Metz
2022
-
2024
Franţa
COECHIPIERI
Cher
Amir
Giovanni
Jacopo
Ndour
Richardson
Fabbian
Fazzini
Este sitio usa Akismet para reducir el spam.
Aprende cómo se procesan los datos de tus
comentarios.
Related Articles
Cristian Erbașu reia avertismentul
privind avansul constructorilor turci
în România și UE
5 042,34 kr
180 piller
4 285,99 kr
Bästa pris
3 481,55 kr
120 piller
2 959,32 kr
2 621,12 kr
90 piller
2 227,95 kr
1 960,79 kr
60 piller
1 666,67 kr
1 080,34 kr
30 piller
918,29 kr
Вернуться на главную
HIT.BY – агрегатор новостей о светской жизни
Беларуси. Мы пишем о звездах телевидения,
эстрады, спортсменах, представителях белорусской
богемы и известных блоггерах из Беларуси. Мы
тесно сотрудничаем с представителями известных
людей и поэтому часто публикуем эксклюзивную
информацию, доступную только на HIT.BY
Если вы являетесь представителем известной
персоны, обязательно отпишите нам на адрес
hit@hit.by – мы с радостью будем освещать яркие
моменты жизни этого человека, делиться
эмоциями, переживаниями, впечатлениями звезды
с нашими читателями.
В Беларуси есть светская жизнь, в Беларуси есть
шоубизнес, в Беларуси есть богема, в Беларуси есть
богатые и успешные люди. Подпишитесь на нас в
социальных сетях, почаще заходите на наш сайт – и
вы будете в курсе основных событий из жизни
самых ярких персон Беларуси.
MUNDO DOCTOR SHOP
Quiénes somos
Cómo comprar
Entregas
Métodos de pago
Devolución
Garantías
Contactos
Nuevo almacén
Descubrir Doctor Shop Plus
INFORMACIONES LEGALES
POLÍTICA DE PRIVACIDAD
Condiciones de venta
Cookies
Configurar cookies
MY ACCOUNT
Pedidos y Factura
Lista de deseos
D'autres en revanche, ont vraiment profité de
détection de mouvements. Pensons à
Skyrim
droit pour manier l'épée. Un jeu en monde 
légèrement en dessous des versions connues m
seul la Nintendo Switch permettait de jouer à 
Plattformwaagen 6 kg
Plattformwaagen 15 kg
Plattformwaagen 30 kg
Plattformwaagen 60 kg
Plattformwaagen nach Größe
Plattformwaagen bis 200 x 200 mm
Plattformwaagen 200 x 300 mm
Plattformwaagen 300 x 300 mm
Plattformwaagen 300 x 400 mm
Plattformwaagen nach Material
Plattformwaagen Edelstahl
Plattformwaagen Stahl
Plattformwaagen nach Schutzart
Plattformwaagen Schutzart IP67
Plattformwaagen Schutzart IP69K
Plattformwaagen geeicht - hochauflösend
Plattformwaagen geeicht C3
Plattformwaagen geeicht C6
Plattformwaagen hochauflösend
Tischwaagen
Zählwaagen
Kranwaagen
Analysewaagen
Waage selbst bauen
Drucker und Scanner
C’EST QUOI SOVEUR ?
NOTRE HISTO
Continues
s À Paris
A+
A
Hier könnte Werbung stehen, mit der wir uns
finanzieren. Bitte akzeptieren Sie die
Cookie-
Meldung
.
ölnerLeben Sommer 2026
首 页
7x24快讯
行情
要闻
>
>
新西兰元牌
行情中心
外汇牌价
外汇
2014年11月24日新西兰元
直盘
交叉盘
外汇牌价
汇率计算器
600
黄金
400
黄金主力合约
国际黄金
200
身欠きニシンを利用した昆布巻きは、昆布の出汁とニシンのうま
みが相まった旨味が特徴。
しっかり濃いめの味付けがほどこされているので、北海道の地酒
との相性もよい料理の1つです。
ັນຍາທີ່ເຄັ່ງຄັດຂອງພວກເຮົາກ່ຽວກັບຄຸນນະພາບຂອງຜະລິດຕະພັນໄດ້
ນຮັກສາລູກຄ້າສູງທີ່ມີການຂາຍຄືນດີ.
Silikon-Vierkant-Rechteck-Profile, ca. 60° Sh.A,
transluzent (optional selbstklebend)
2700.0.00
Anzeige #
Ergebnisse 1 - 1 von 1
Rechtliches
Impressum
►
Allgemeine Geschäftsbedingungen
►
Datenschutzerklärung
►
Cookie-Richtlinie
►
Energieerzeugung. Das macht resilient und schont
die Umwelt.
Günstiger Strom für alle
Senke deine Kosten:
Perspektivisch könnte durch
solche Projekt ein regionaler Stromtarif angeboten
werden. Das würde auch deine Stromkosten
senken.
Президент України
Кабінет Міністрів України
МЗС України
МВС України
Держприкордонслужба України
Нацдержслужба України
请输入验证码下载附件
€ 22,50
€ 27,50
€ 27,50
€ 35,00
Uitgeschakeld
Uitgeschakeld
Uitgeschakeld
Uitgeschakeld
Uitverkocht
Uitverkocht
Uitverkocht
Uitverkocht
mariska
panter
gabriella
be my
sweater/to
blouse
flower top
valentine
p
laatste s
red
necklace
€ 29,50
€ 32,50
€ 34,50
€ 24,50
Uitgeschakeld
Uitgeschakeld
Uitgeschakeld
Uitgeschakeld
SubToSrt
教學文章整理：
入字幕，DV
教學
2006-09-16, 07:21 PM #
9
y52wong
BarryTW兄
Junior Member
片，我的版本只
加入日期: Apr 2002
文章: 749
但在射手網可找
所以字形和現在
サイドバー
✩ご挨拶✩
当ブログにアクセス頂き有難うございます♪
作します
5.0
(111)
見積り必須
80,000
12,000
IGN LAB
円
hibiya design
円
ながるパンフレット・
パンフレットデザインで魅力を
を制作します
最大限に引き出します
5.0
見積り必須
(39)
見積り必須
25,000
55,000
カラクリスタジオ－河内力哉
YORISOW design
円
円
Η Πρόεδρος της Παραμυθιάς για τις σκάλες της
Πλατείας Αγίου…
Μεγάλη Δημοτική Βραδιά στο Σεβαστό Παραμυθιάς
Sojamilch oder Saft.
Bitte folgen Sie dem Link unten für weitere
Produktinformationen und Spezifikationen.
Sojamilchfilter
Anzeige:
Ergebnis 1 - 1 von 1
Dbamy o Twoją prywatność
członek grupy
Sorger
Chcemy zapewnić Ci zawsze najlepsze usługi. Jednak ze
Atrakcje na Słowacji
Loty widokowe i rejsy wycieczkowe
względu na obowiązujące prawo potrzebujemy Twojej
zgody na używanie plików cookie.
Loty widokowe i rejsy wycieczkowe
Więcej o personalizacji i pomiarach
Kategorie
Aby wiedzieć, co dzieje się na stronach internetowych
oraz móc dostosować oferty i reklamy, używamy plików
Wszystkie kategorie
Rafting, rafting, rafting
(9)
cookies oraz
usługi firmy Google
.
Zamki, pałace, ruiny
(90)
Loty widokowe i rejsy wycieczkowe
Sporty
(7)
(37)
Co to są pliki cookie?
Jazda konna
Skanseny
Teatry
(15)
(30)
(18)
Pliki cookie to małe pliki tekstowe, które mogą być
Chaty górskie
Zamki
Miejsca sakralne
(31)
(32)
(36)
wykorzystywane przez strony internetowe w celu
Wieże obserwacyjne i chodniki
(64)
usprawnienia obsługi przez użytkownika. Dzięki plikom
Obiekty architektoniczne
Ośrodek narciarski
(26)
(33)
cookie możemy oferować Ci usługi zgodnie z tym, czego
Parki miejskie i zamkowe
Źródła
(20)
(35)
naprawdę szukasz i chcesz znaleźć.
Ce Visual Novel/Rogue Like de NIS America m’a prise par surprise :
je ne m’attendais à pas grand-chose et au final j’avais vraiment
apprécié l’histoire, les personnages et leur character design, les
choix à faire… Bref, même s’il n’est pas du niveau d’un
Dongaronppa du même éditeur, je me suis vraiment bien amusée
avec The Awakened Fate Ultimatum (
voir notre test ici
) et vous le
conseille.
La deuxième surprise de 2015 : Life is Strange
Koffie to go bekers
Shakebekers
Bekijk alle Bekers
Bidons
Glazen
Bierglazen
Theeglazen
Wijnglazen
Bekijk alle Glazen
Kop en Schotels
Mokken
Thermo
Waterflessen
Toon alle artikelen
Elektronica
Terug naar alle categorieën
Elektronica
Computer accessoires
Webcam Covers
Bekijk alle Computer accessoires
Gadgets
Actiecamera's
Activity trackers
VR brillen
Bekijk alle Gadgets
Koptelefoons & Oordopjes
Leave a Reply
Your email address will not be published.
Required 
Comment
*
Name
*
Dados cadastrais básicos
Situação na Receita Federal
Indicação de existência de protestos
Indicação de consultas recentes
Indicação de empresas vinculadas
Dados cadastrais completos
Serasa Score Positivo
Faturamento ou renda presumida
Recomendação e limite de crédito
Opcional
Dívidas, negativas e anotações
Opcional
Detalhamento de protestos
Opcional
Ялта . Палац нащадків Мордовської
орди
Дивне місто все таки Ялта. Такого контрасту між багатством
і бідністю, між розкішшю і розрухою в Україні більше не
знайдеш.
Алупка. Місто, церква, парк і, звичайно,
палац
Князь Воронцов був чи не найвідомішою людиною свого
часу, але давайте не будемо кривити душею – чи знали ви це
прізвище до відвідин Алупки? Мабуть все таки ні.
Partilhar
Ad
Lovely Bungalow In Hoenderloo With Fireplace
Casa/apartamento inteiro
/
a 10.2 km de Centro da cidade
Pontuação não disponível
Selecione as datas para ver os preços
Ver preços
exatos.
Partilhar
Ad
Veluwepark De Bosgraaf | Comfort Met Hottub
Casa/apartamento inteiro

What needs to be done » Extract the lines of the material verbatim, starting at the first line and ending at the line containing "Если вы являетесь представителем известной", with both of those lines included.

Output of the exercise »
Metz
2022
-
2024
Franţa
COECHIPIERI
Cher
Amir
Giovanni
Jacopo
Ndour
Richardson
Fabbian
Fazzini
Este sitio usa Akismet para reducir el spam.
Aprende cómo se procesan los datos de tus
comentarios.
Related Articles
Cristian Erbașu reia avertismentul
privind avansul constructorilor turci
în România și UE
5 042,34 kr
180 piller
4 285,99 kr
Bästa pris
3 481,55 kr
120 piller
2 959,32 kr
2 621,12 kr
90 piller
2 227,95 kr
1 960,79 kr
60 piller
1 666,67 kr
1 080,34 kr
30 piller
918,29 kr
Вернуться на главную
HIT.BY – агрегатор новостей о светской жизни
Беларуси. Мы пишем о звездах телевидения,
эстрады, спортсменах, представителях белорусской
богемы и известных блоггерах из Беларуси. Мы
тесно сотрудничаем с представителями известных
людей и поэтому часто публикуем эксклюзивную
информацию, доступную только на HIT.BY
Если вы являетесь представителем известной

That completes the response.